晋作は小柄で色白、呼吸器が弱くて病弱な子だった。九歳の時に天然痘にかかって以来顔面にあばたが残っている。
そのせいか晋作は少年の時分から負けん気だけは人一倍強かった。晋作は幼い時からいつも、どうすれば他者に勝てるかを最優先して考えていた。
勝ち負けに強く拘る晋作は、大した実力もないのに上から目線で威張り散らしたり、自分だけが得しようとしたりする人間が本能的に嫌いだった。
その一方で晋作は純粋な心を持ち、身分や形式に拘らず赤子や老人などの弱者に寄り添う天性の優しさがあった。
晋作は十八歳で長州藩の幹部養成校である藩校明倫館に入ったが、お行儀のいい模範生ではなかった。というか、 晋作は明倫館の教室で異才を放った。
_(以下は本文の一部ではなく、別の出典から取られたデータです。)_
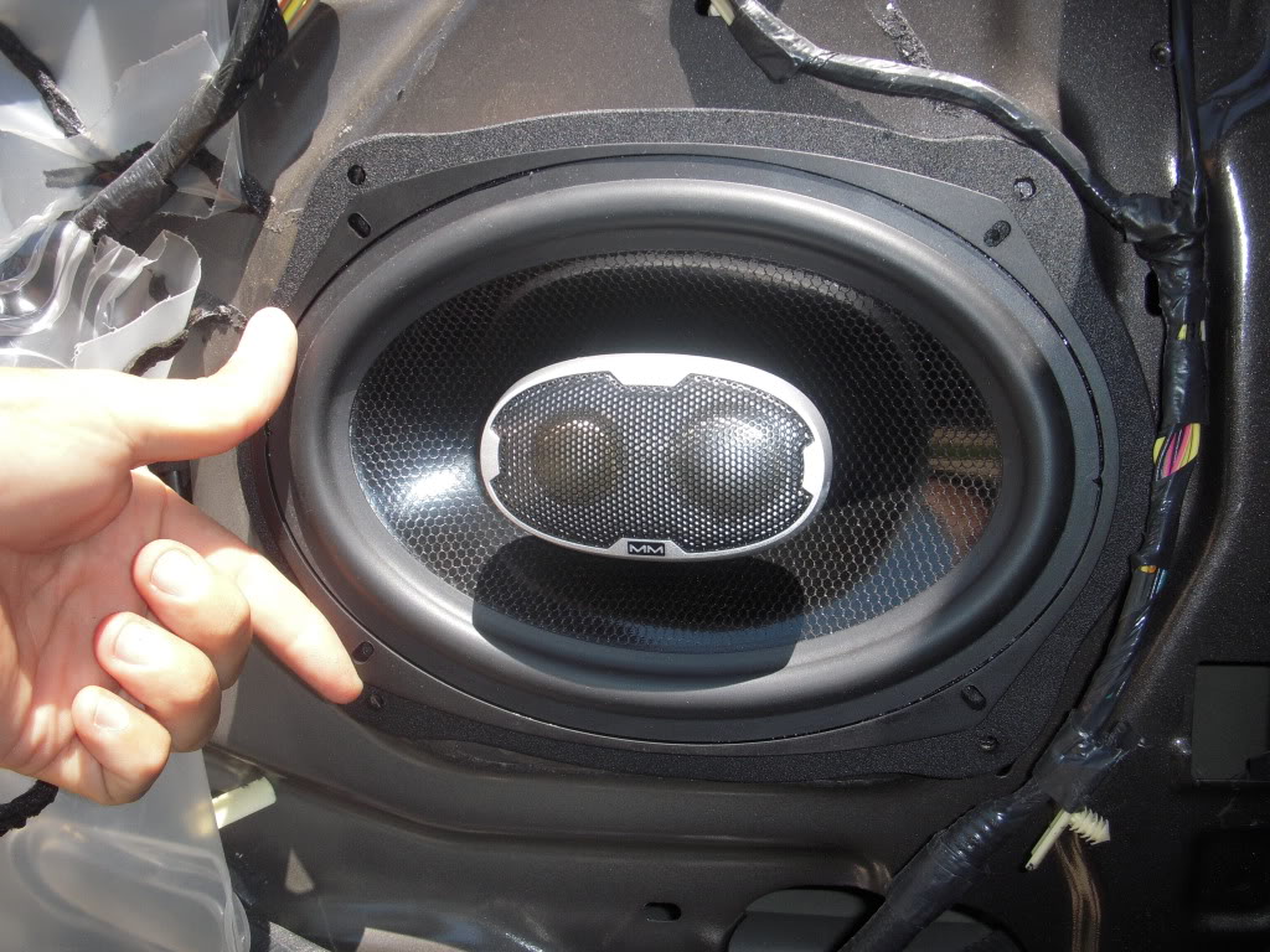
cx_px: 635
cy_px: 476
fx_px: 1394
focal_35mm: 38
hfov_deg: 49.0
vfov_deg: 37.7
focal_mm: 6.3
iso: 100
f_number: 3.3
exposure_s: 1/320
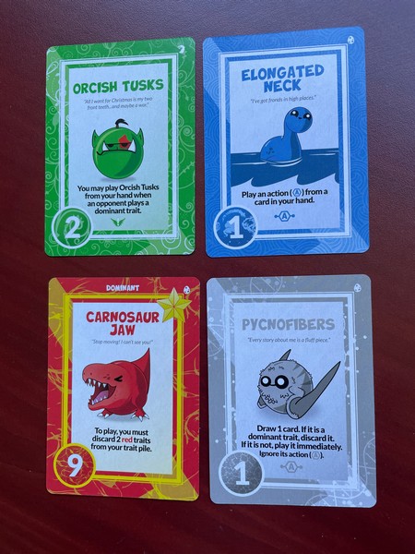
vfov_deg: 67.3
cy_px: 277
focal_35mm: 26
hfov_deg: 53.1
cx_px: 208
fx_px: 416
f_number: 1.6
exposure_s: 1/121
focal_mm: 4.2
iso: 80
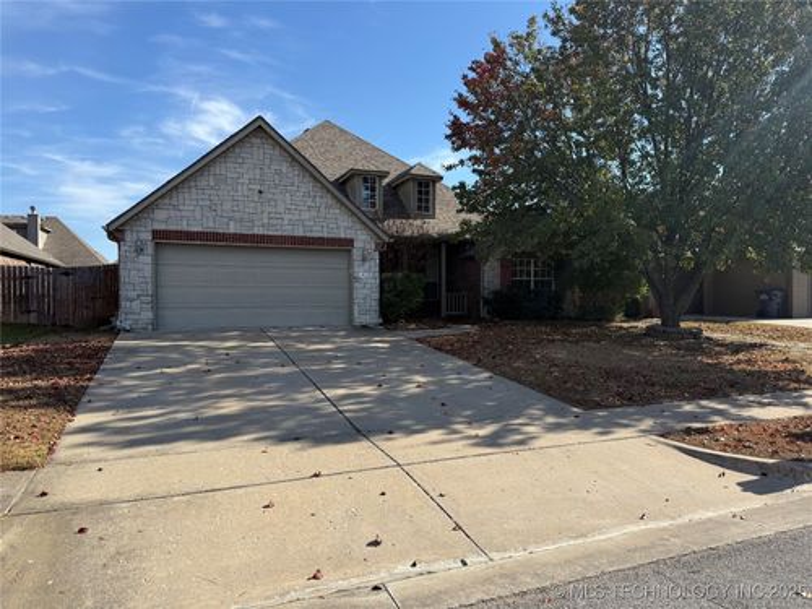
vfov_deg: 56.8
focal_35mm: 24
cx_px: 406
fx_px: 563
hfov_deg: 71.6
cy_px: 304
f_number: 1.78
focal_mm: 6.76
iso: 80
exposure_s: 1/3584
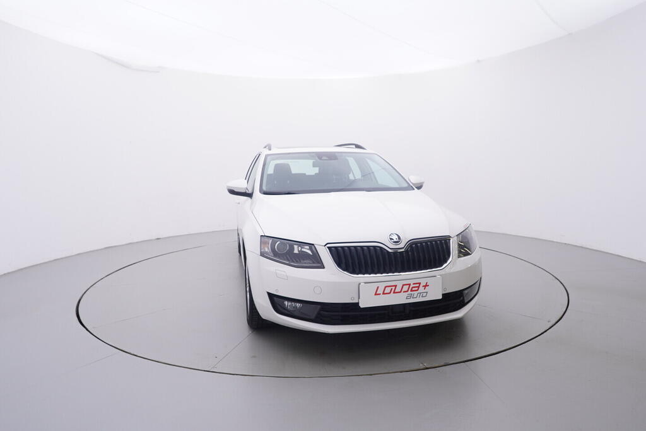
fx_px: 404
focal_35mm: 22
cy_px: 216
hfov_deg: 77.3
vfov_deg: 56.2
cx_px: 323
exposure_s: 1/80
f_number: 5
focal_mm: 15
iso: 200
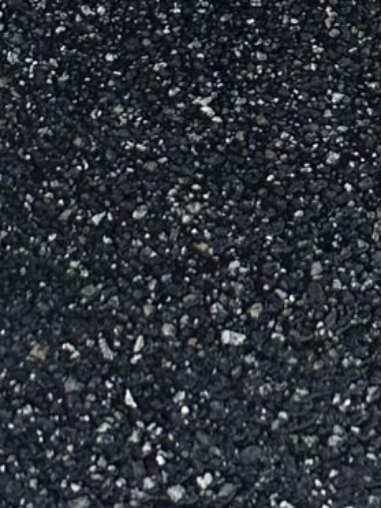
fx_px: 2421
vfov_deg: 8.8
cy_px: -1196
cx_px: 546
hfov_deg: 8.8
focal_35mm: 165
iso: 80
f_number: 1.78
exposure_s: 1/2155
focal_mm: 6.86
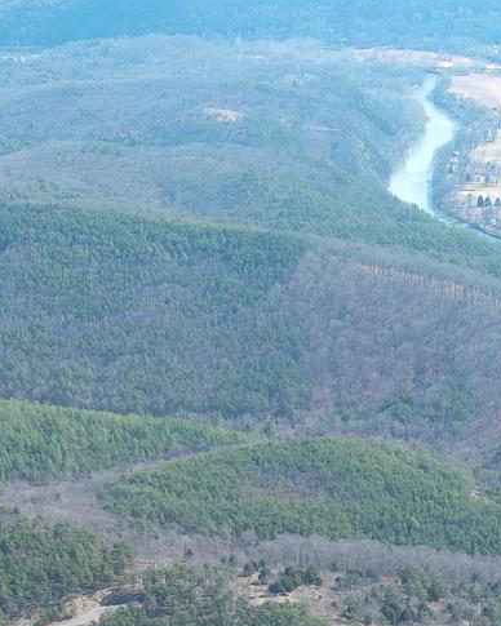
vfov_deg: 15.8
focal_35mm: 115
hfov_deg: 13.2
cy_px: 836
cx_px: 486
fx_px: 2131
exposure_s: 1/424
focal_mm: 10.57
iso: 100
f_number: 2.8
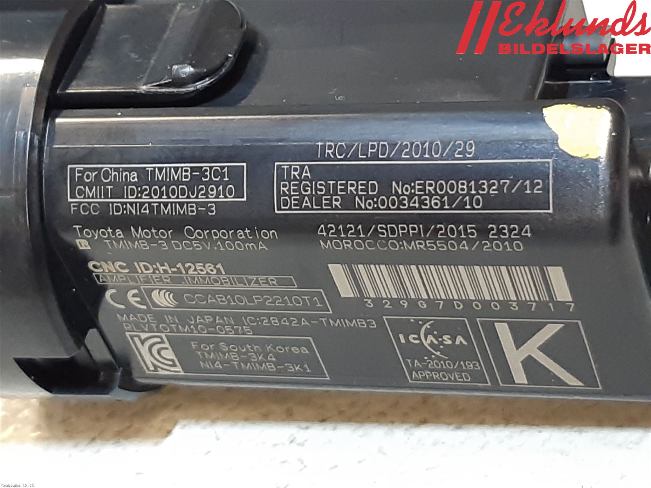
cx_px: 326
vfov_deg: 53.1
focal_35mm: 26
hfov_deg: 67.3
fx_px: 489
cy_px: 244
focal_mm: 3.93
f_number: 1.7
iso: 200
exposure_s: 1/50
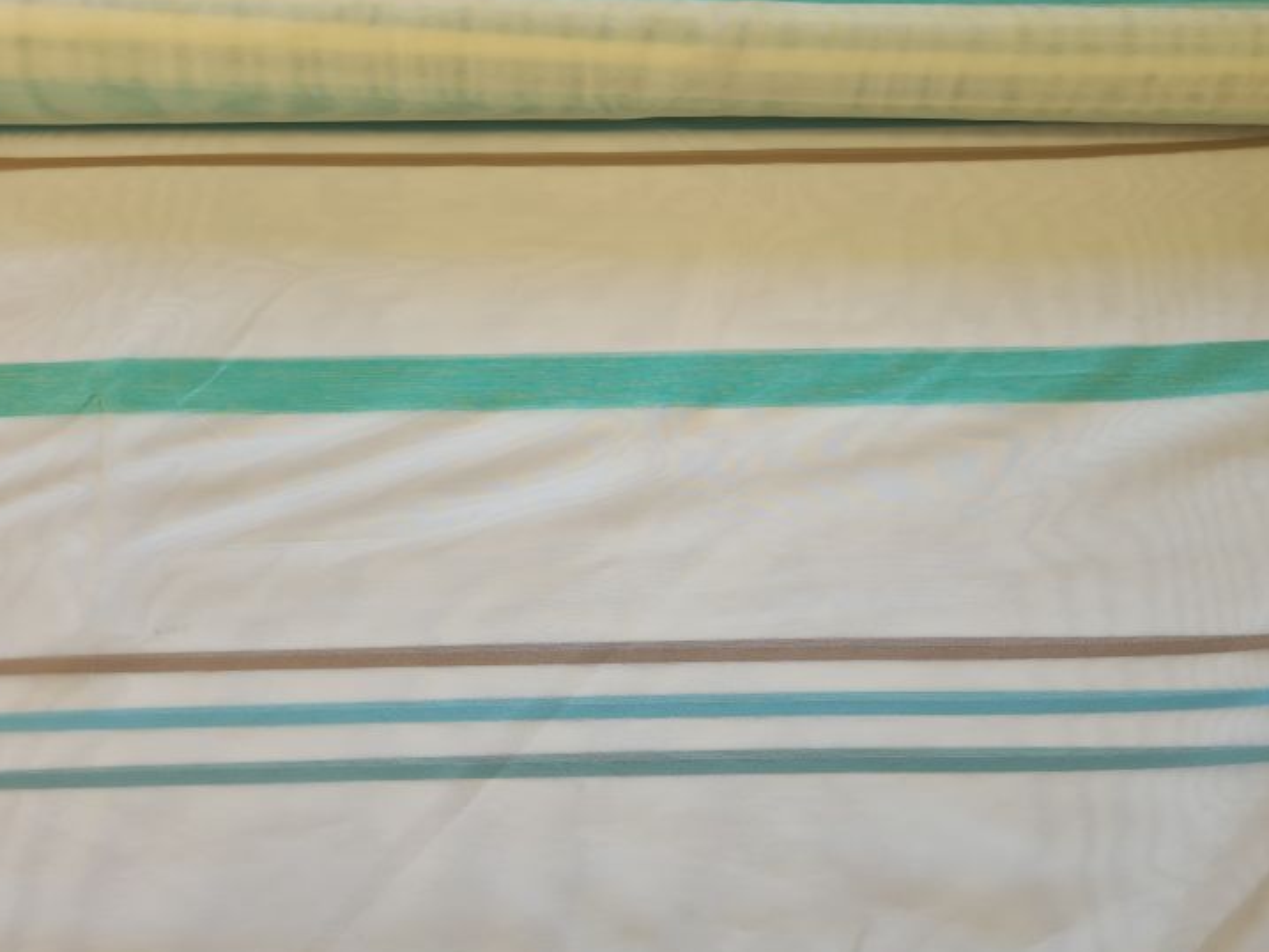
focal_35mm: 29
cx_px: 680
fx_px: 1063
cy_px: 460
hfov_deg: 61.6
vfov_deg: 48.2
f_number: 1.8
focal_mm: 5.4
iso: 50
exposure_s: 1/147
「人生意気に感ず、功名誰かまた論ぜん」という教えは幼い頃から知っていて晋作気に入りの名言であった。父の小忠太が躾として、晋作が三歳になってから漢文の素読と子供用竹刀の素振りを日課として教えてきたからだった。
だからこの名言が明倫館の授業で出てきた時、晋作は自分から手を挙げて「ひとなまいきに感ず、功名誰かまた論ぜん」と大声で音読した。
人生意気に感ずでは当たり前すぎて面白くも何ともないから、わざと読み替えたのだ。
教室内は爆笑した。
相手の意表を突いて機先を制する晋作らしい反応だった。
生真面目な師範は一瞬目をしばたたいたが威厳を保って晋作に言った。
「高杉君その意味を説明しなさい」
晋作は師範を真っすぐに見て堂々と答えた。
「人とは元来生意気なもので、何事にも額面通りに意味を受け取らず、口に出された言葉の真意を探るものだ。功名というものは本当の真意を掴んだ者だけが得られる」
師範も生徒も全員が当意即妙な晋作の説明に感心した。師範は晋作を褒めた上で、正しくは「人生、意気に感ず、功名誰かまた論ぜん」だと読み上げた。